» Task to complete: The word "order" may appear in some lines of the data; copy every such line.
**** Data in this exercise
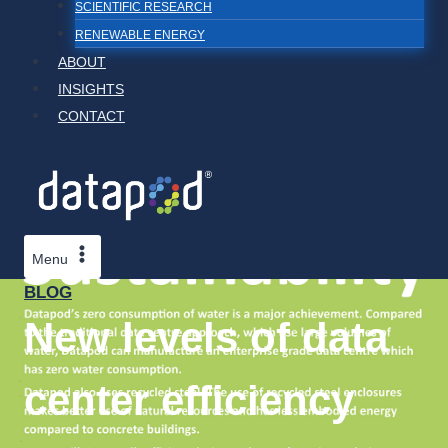
SCIENTIFIC RESEARCH
RENEWABLE ENERGY
ABOUT
INSIGHTS
CONTACT
Menu
BLOG
New levels of data
center efficiency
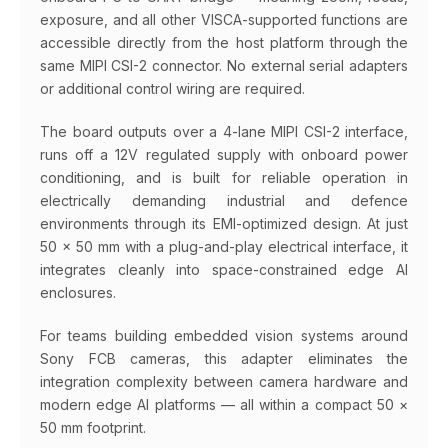
exposure, and all other VISCA-supported functions are
accessible directly from the host platform through the
same MIPI CSI-2 connector. No external serial adapters
or additional control wiring are required.
The board outputs over a 4-lane MIPI CSI-2 interface,
runs off a 12V regulated supply with onboard power
conditioning, and is built for reliable operation in
electrically demanding industrial and defence
environments through its EMI-optimized design. At just
50 × 50 mm with a plug-and-play electrical interface, it
integrates cleanly into space-constrained edge AI
enclosures.
For teams building embedded vision systems around
Sony FCB cameras, this adapter eliminates the
integration complexity between camera hardware and
modern edge AI platforms — all within a compact 50 ×
50 mm footprint.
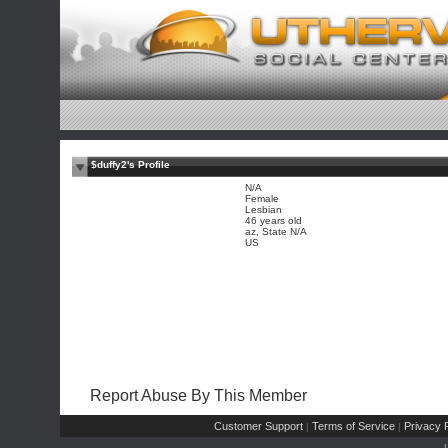
$duffy2's Profile
N/A
Female
Lesbian
46 years old
az, State N/A
US
Report Abuse By This Member
Customer Support
Terms of Service
Privacy P
|
|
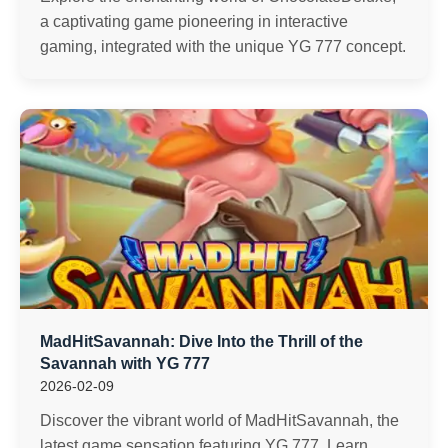
a captivating game pioneering in interactive
gaming, integrated with the unique YG 777 concept.
MadHitSavannah: Dive Into the Thrill of the
Savannah with YG 777
2026-02-09
Discover the vibrant world of MadHitSavannah, the
latest game sensation featuring YG 777. Learn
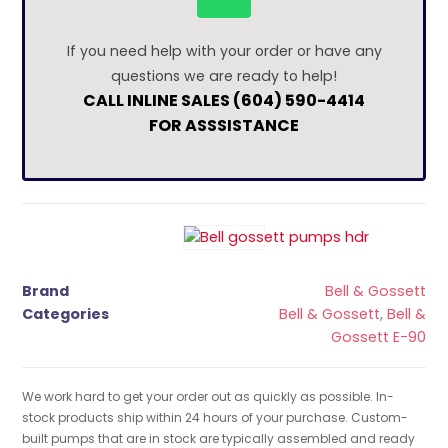
If you need help with your order or have any
questions we are ready to help!
CALL INLINE SALES (604) 590-4414
FOR ASSSISTANCE
Brand
Bell & Gossett
Categories
Bell & Gossett
,
Bell &
Gossett E-90
We work hard to get your order out as quickly as possible. In-
stock products ship within 24 hours of your purchase. Custom-
built pumps that are in stock are typically assembled and ready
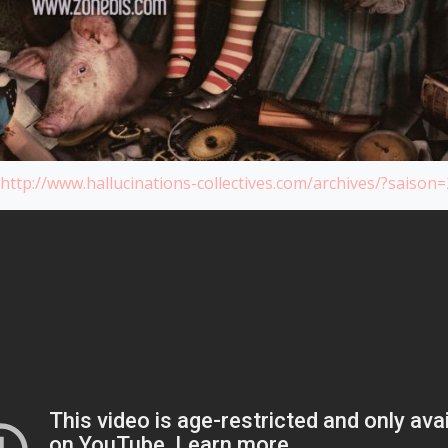
http://www.hallucinations-collectives.com/archives/?saison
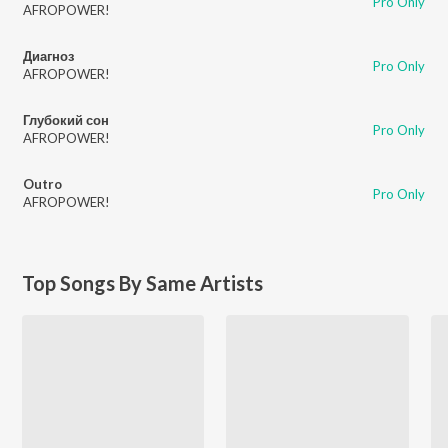
Pro Only
AFROPOWER!
Диагноз
Pro Only
AFROPOWER!
Глубокий сон
Pro Only
AFROPOWER!
Outro
Pro Only
AFROPOWER!
Top Songs By Same Artists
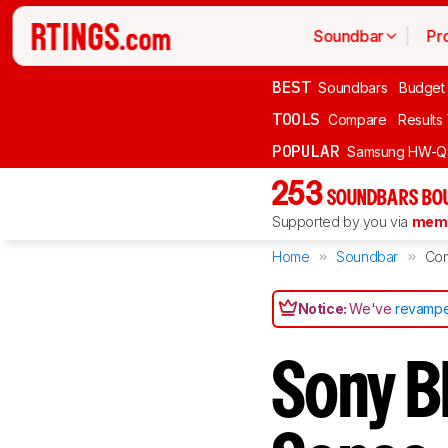
Soundbar
Pr
BEST
Soundbars
Budget
TOOLS
Compare
Results
POPULAR
Samsung HW-Q
253
SOUNDBARS BOU
Supported by you via
memb
Home
Soundbar
Co
Notice:
We've
revampe
Sony B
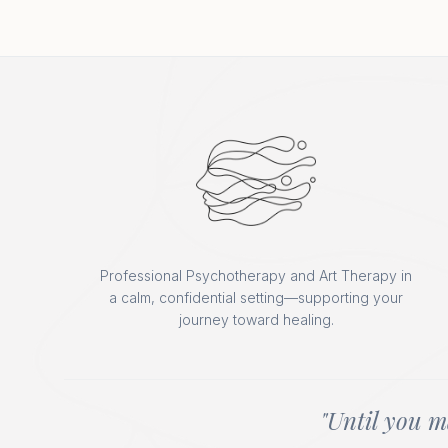
Professional Psychotherapy and Art Therapy in
a calm, confidential setting—supporting your
journey toward healing.
"Until you m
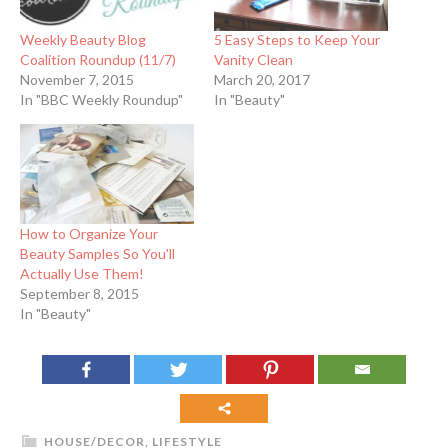
Weekly Beauty Blog
5 Easy Steps to Keep Your
Coalition Roundup (11/7)
Vanity Clean
November 7, 2015
March 20, 2017
In "BBC Weekly Roundup"
In "Beauty"
How to Organize Your
Beauty Samples So You'll
Actually Use Them!
September 8, 2015
In "Beauty"
HOUSE/DECOR
,
LIFESTYLE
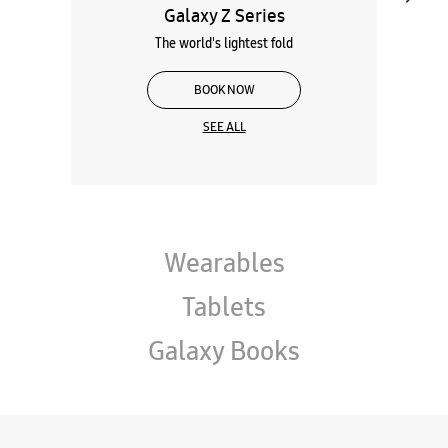
Galaxy Z Series
The world's lightest fold
BOOK NOW
SEE ALL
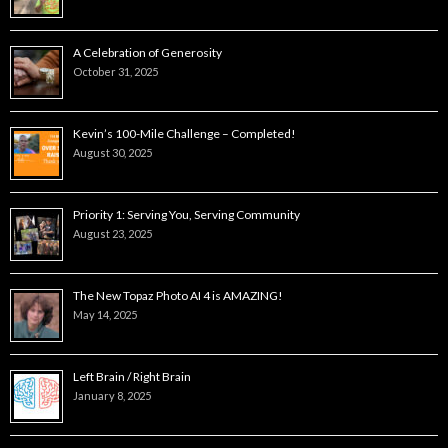
A Celebration of Generosity
October 31, 2025
Kevin’s 100-Mile Challenge – Completed!
August 30, 2025
Priority 1: Serving You, Serving Community
August 23, 2025
The New Topaz Photo AI 4 is AMAZING!
May 14, 2025
Left Brain / Right Brain
January 8, 2025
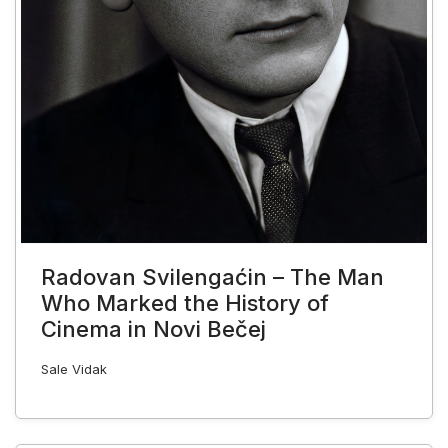
Radovan Svilengaćin – The Man
Who Marked the History of
Cinema in Novi Bečej
Sale Vidak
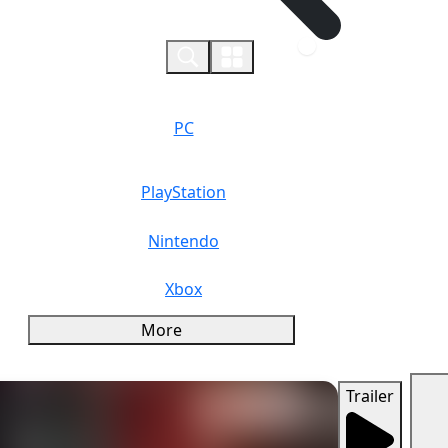
0
PC
PlayStation
Nintendo
Xbox
More
Trailer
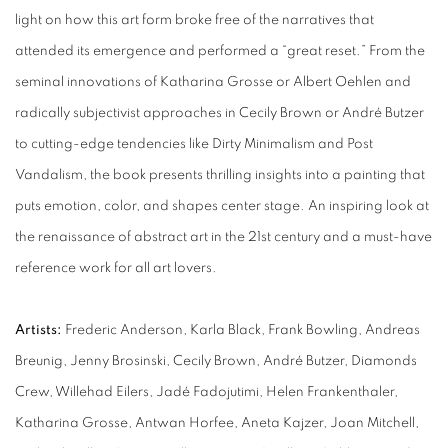
light on how this art form broke free of the narratives that
attended its emergence and performed a “great reset.” From the
seminal innovations of Katharina Grosse or Albert Oehlen and
radically subjectivist approaches in Cecily Brown or André Butzer
to cutting-edge tendencies like Dirty Minimalism and Post
Vandalism, the book presents thrilling insights into a painting that
puts emotion, color, and shapes center stage. An inspiring look at
the renaissance of abstract art in the 21st century and a must-have
reference work for all art lovers.
Artists:
Frederic Anderson, Karla Black, Frank Bowling, Andreas
Breunig, Jenny Brosinski, Cecily Brown, André Butzer, Diamonds
Crew, Willehad Eilers, Jadé Fadojutimi, Helen Frankenthaler,
Katharina Grosse, Antwan Horfee, Aneta Kajzer, Joan Mitchell,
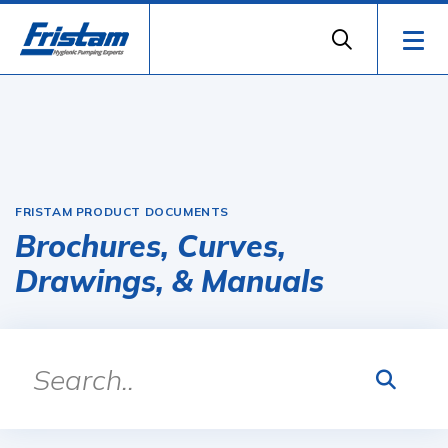
FRISTAM PRODUCT DOCUMENTS
Brochures, Curves,
Drawings, & Manuals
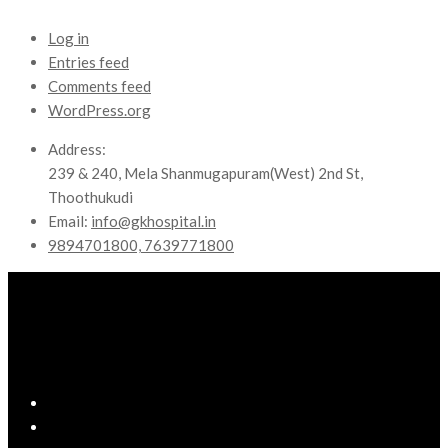
Log in
Entries feed
Comments feed
WordPress.org
Address:
239 & 240, Mela Shanmugapuram(West) 2nd St,
Thoothukudi
Email:
info@gkhospital.in
9894701800, 7639771800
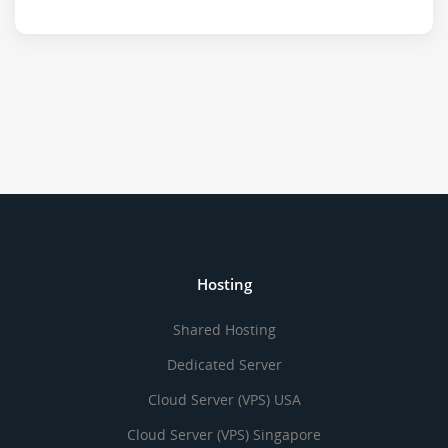
Hosting
Shared Hosting
Dedicated Server
Cloud Server (VPS) USA
Cloud Server (VPS) Singapore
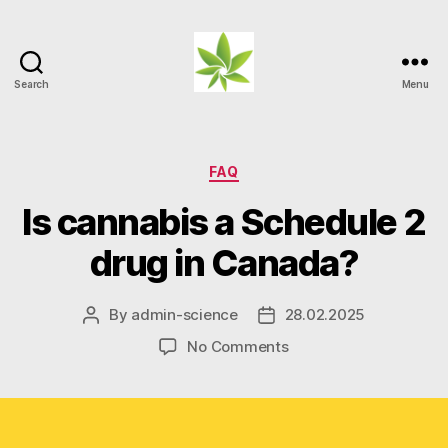
Search
Menu
Weed
Myths
Categories
FAQ
Is cannabis a Schedule 2
drug in Canada?
By
admin-science
28.02.2025
Post
Post
author
date
on
No Comments
Is
cannabis
a
Schedule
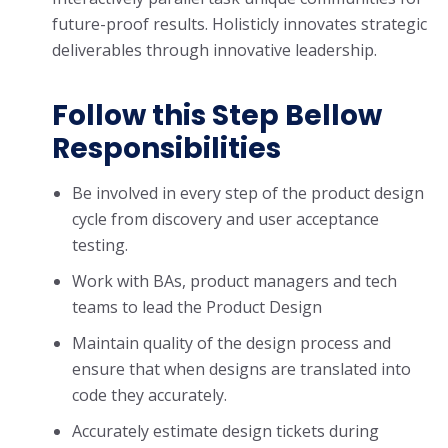
future-proof results. Holisticly innovates strategic
deliverables through innovative leadership.
Follow this Step Bellow
Responsibilities
Be involved in every step of the product design
cycle from discovery and user acceptance
testing.
Work with BAs, product managers and tech
teams to lead the Product Design
Maintain quality of the design process and
ensure that when designs are translated into
code they accurately.
Accurately estimate design tickets during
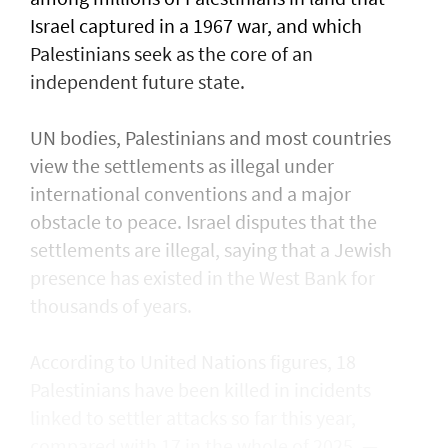
Israel captured in a 1967 war, and which
Palestinians seek as the core of an
independent future state.
UN bodies, Palestinians and most countries
view the settlements as illegal under
international conventions and a major
obstacle to peace. Israel disputes that the
settlements are illegal, saying that a Jewish
presence ​has existed in the West Bank for
thousands of years.
According to United Nations figures, ​18
Palestinians have been killed in incidents
linked to settler attacks so far this year,
compared with 17 in the whole of 2025. —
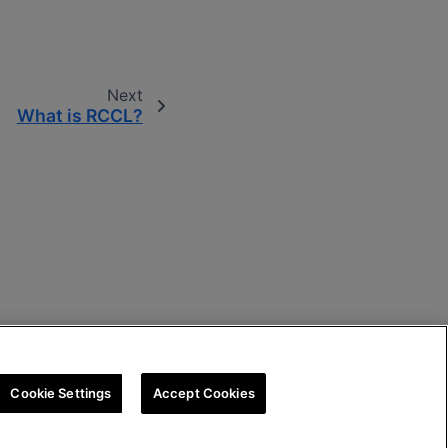
Next
What is RCCL?
Cookie Settings
Accept Cookies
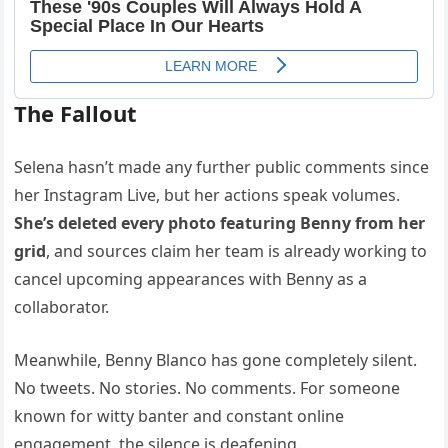
The Fallout
Selena hasn’t made any further public comments since
her Instagram Live, but her actions speak volumes.
She’s deleted every photo featuring Benny from her
grid
, and sources claim her team is already working to
cancel upcoming appearances with Benny as a
collaborator.
Meanwhile, Benny Blanco has gone completely silent.
No tweets. No stories. No comments. For someone
known for witty banter and constant online
engagement, the silence is deafening.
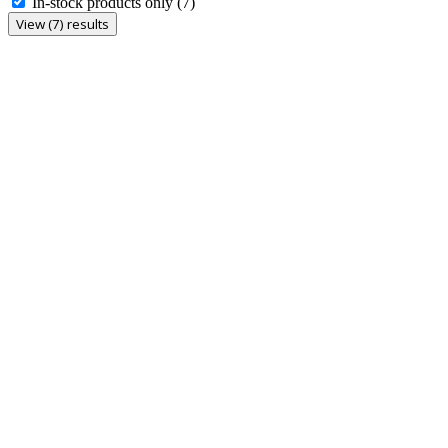
In-stock products only
(7)
View (7) results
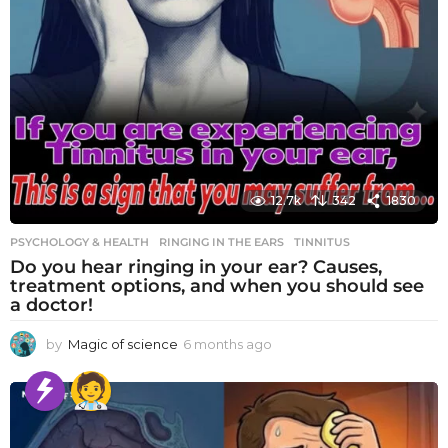
12.7k
342
1830
PSYCHOLOGY & HEALTH
RINGING IN THE EARS
,
TINNITUS
Do you hear ringing in your ear? Causes,
treatment options, and when you should see
a doctor!
by
Magic of science
6 months ago
6
m
o
n
t
h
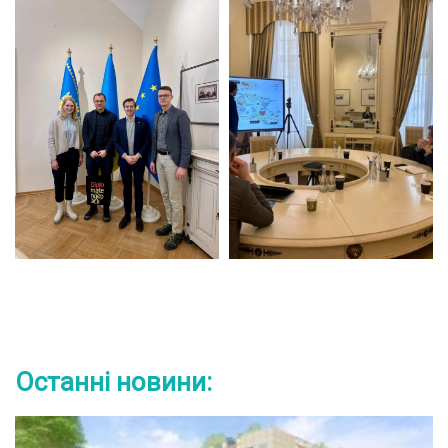
Останні новини:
********
» Exercise result:
If you need help with your order or have any
We work hard to get your order out as quickly as possible. In-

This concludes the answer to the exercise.